§ Provided data
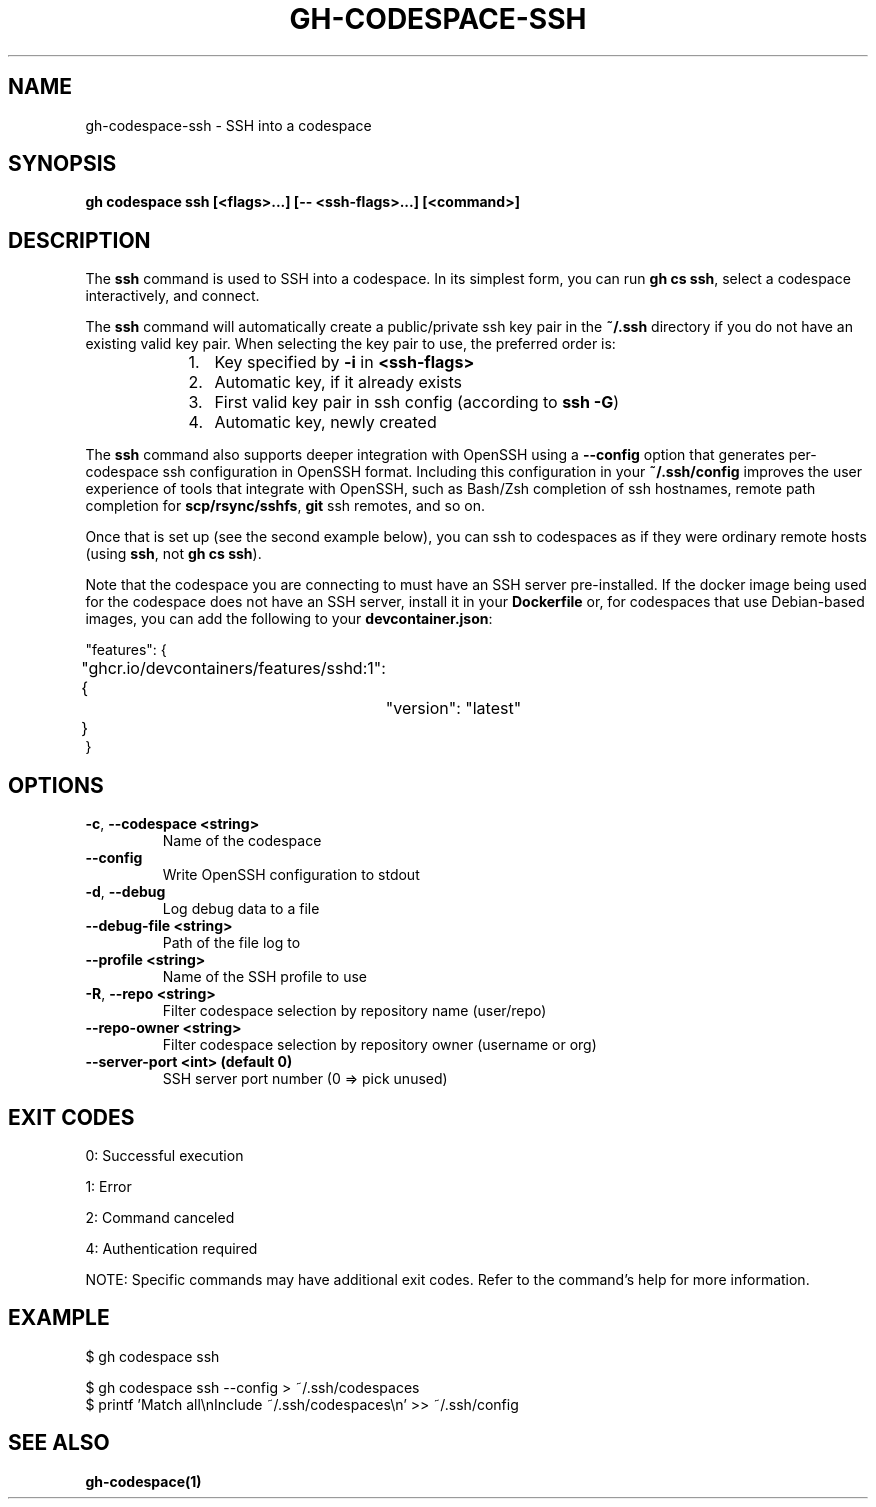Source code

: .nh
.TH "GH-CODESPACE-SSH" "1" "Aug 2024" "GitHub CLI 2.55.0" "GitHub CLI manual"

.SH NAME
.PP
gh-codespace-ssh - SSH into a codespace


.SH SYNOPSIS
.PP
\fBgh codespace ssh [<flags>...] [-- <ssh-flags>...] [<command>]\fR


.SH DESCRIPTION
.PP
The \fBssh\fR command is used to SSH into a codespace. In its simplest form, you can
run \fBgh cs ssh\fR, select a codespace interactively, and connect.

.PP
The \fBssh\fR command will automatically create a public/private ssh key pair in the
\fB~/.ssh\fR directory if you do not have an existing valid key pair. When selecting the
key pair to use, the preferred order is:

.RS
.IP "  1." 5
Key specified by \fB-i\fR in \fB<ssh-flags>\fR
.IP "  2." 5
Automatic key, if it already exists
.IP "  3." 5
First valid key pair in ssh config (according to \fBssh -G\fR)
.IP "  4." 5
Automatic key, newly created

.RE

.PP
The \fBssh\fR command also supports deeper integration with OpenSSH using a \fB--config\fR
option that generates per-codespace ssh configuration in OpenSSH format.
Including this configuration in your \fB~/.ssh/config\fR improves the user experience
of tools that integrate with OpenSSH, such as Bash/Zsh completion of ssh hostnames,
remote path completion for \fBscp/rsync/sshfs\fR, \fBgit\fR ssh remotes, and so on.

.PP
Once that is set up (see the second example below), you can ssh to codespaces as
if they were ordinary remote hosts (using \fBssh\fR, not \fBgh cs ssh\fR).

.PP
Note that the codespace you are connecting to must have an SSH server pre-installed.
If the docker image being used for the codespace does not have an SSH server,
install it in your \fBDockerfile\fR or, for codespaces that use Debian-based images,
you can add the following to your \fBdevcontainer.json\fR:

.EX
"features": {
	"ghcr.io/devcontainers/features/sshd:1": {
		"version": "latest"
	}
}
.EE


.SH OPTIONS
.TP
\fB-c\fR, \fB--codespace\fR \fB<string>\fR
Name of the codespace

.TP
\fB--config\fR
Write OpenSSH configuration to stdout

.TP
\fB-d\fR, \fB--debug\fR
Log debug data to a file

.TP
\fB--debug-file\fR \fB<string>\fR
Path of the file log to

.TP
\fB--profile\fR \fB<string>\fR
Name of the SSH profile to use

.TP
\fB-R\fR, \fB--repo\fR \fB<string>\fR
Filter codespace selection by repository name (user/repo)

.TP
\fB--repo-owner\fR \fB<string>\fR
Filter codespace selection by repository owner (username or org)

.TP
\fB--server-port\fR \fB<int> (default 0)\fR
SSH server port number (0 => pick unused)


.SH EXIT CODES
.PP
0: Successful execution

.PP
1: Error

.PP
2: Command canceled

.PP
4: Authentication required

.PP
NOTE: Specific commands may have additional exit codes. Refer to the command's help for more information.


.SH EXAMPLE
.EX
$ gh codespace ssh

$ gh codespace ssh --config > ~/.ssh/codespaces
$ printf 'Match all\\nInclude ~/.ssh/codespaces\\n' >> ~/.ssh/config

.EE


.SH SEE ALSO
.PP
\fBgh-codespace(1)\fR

* * *

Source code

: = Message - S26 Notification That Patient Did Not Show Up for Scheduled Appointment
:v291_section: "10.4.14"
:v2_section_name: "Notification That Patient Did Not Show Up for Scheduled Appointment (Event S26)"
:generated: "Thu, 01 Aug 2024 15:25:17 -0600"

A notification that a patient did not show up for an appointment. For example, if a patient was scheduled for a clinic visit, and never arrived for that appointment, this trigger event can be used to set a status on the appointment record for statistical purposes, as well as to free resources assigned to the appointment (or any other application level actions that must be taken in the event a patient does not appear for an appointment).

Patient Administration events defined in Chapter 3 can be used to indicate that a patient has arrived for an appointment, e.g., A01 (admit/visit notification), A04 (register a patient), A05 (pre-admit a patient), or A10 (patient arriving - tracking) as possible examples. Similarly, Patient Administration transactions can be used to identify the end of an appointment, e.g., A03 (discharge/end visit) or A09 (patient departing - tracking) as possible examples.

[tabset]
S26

§ Task objective
Please say how many lines in the records above contain the word "debug". Give the number alone.

§ Exercise response
3